- _原文材料_:
☆ ☆ ☆ ☆
法國作曲家、指揮家佈列茲1951年寫的《結構Ia》被現代音樂學者認爲是20世紀後半葉整體序列主義音樂的代表作。整體序列主義是12音序列音樂的延伸,即模擬12音音樂以音高構成序列的方法,將音高、音色、時值、力度等音樂要素以統一或相關的序列形式予以規定。這是序列音樂發展的必然後果,讓作曲變成了極端理性的模式化操作。這種音樂出現在40、50年代,屢屢被認爲是爲反映二戰之後面對人類邪惡慾念膨脹的極端對抗,和戰後企求重建秩序的迫切願望。到了60年代,這種作曲法開始逐漸衰亡,原因是技法的模式化導致創作的侷限性,同時還有一個被忽略的原因:這種由極端理性製造的音響,其實聽起來是一片模糊、混亂、沒有頭緒沒有差別的音響。最秩序化的技法竟寫出聽來最混亂的音樂,這簡直是最酷的反諷,它帶給整體序列主義者的猛烈震盪超過了所有的音樂批評。
☆ ☆ ☆ ☆
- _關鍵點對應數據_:
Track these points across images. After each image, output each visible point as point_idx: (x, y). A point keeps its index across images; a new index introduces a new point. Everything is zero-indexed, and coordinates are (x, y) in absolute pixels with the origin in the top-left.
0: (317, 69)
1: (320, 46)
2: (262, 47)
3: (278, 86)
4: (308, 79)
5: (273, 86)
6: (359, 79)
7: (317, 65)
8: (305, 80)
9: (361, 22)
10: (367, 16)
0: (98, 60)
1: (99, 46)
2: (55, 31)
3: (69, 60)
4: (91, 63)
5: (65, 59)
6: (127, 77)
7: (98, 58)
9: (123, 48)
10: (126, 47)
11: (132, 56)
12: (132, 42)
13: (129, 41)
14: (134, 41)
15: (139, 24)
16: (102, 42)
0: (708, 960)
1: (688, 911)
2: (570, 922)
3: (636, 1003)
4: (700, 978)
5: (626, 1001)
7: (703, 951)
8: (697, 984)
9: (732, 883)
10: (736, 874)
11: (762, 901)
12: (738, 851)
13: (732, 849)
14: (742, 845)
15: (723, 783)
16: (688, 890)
☆ ☆ ☆ ☆
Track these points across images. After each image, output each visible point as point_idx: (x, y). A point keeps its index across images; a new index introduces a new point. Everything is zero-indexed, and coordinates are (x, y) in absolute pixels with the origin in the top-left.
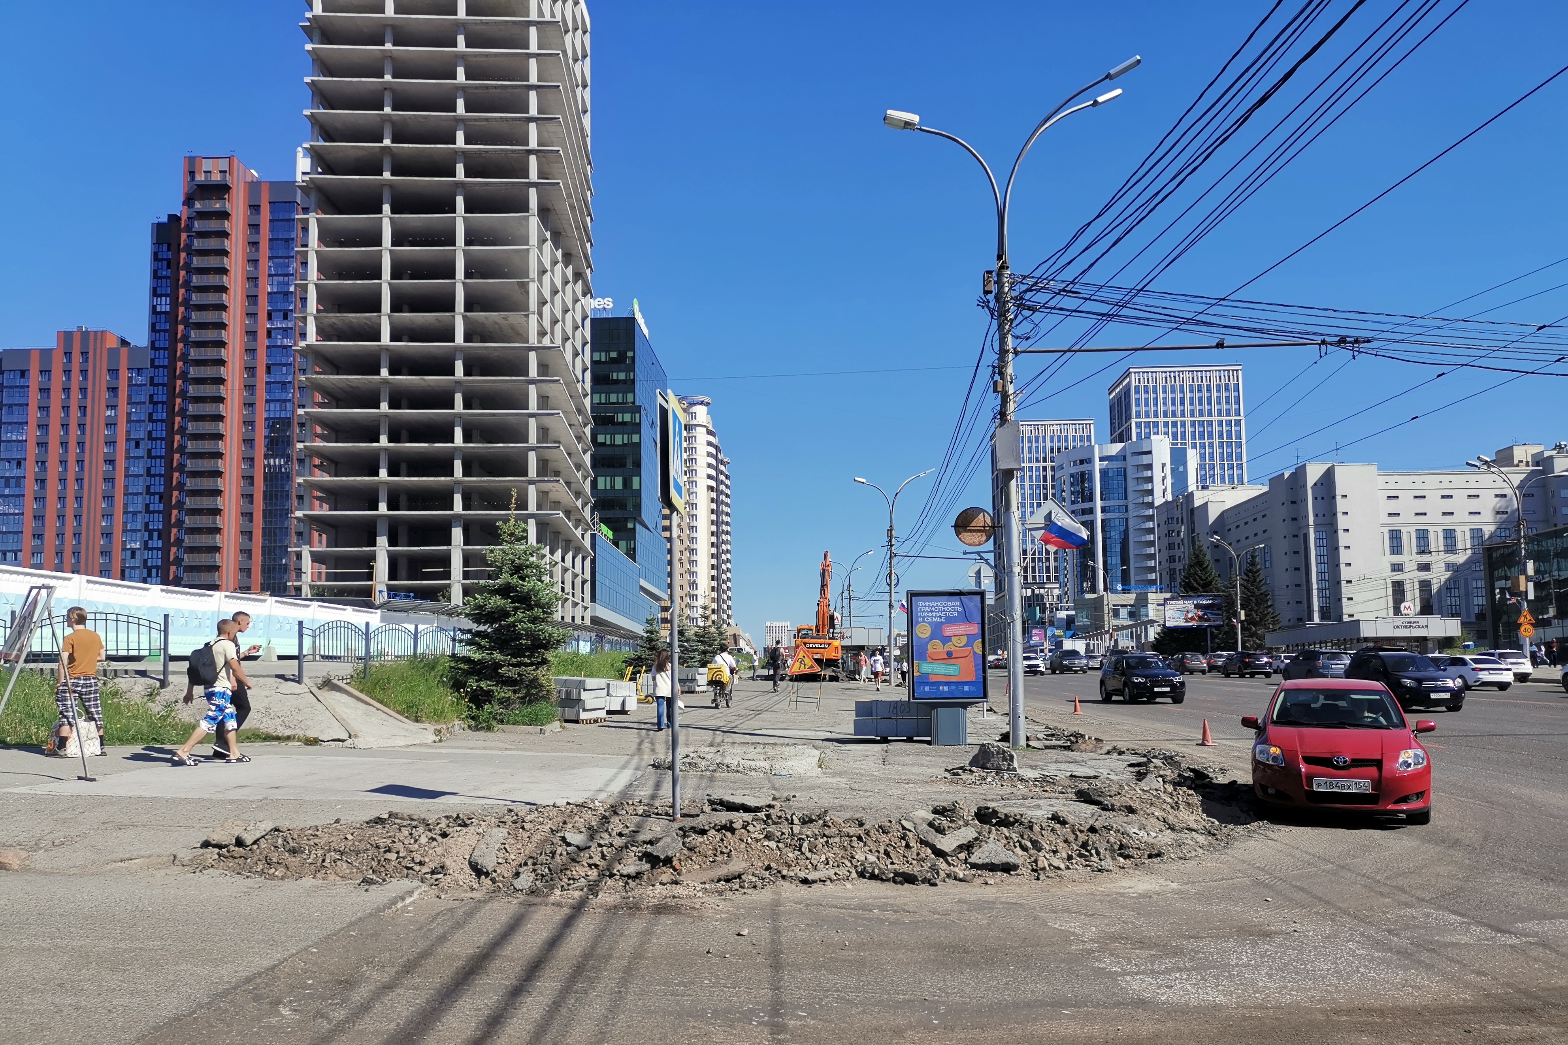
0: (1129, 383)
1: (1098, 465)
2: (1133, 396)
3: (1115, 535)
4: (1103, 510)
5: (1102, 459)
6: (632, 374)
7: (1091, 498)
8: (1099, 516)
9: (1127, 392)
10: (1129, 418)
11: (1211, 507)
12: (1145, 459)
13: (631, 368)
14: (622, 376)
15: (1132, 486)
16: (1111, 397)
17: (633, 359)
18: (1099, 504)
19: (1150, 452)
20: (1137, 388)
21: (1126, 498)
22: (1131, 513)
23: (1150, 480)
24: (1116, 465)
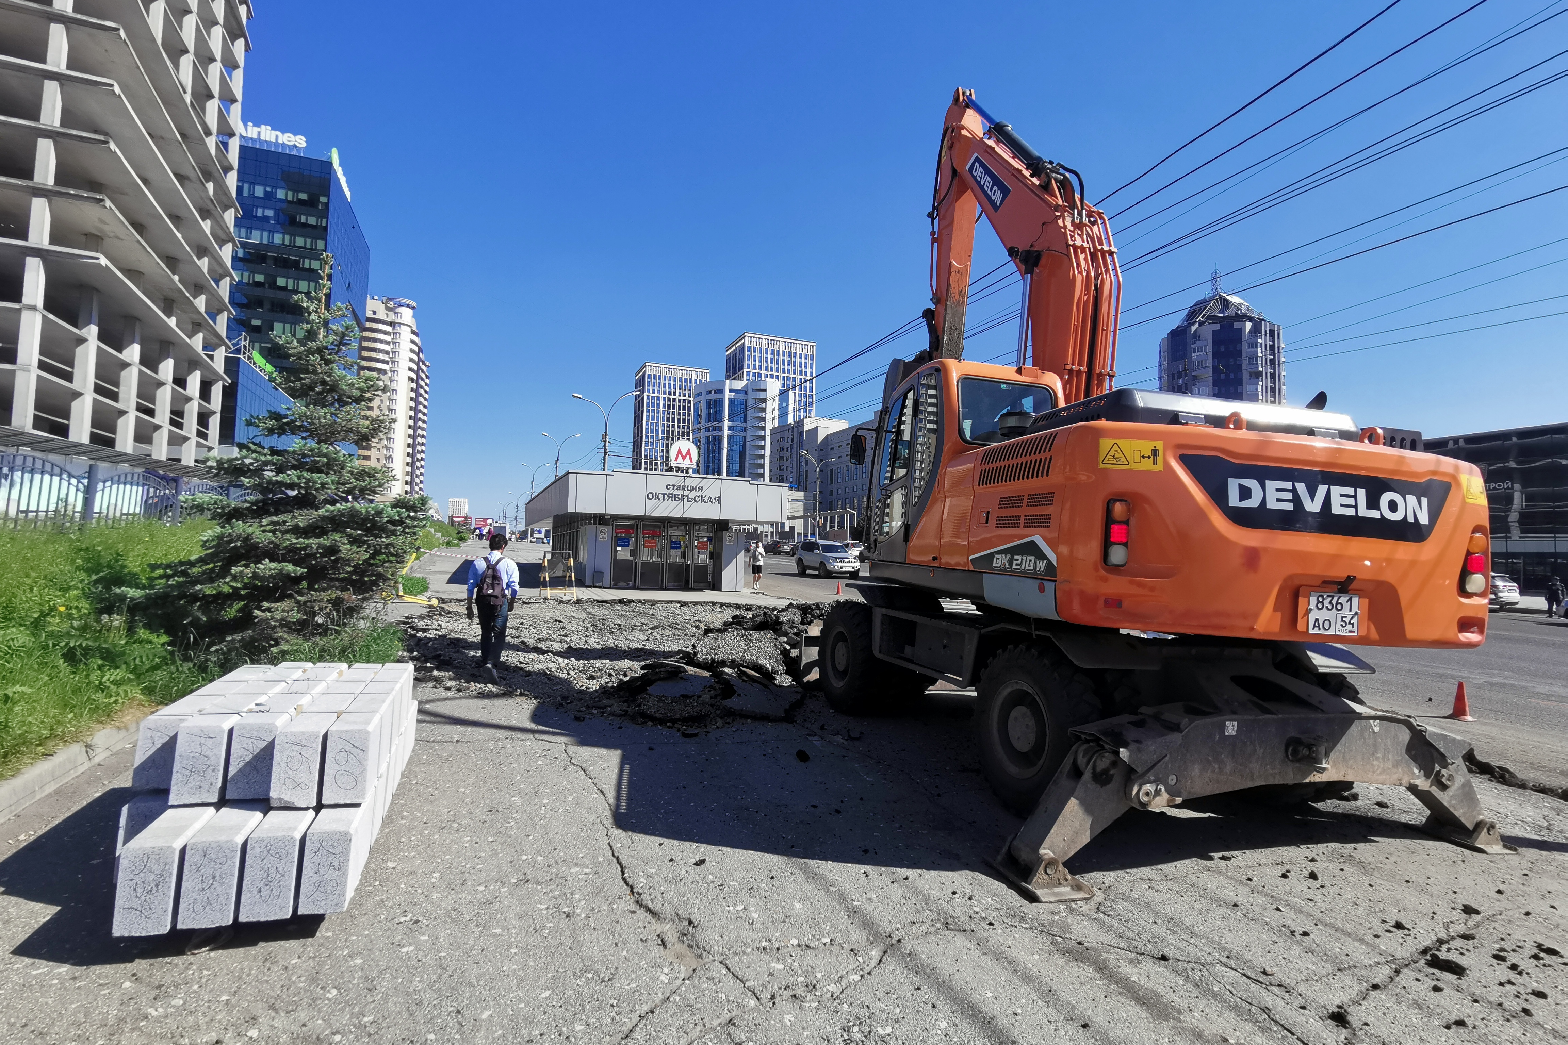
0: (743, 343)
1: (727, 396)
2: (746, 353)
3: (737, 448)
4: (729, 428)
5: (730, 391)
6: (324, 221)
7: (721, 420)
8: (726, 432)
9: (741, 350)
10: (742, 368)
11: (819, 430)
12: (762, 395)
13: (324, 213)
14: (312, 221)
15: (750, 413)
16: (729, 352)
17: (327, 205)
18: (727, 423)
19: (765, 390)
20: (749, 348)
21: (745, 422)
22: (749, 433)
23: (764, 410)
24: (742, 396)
☆ ☆ ☆ ☆
- _練習目標_: 根據上面關於整體序列主義的短文,這種作曲法從哪個年代開始逐漸衰亡?

- _參考答案_: 60年代。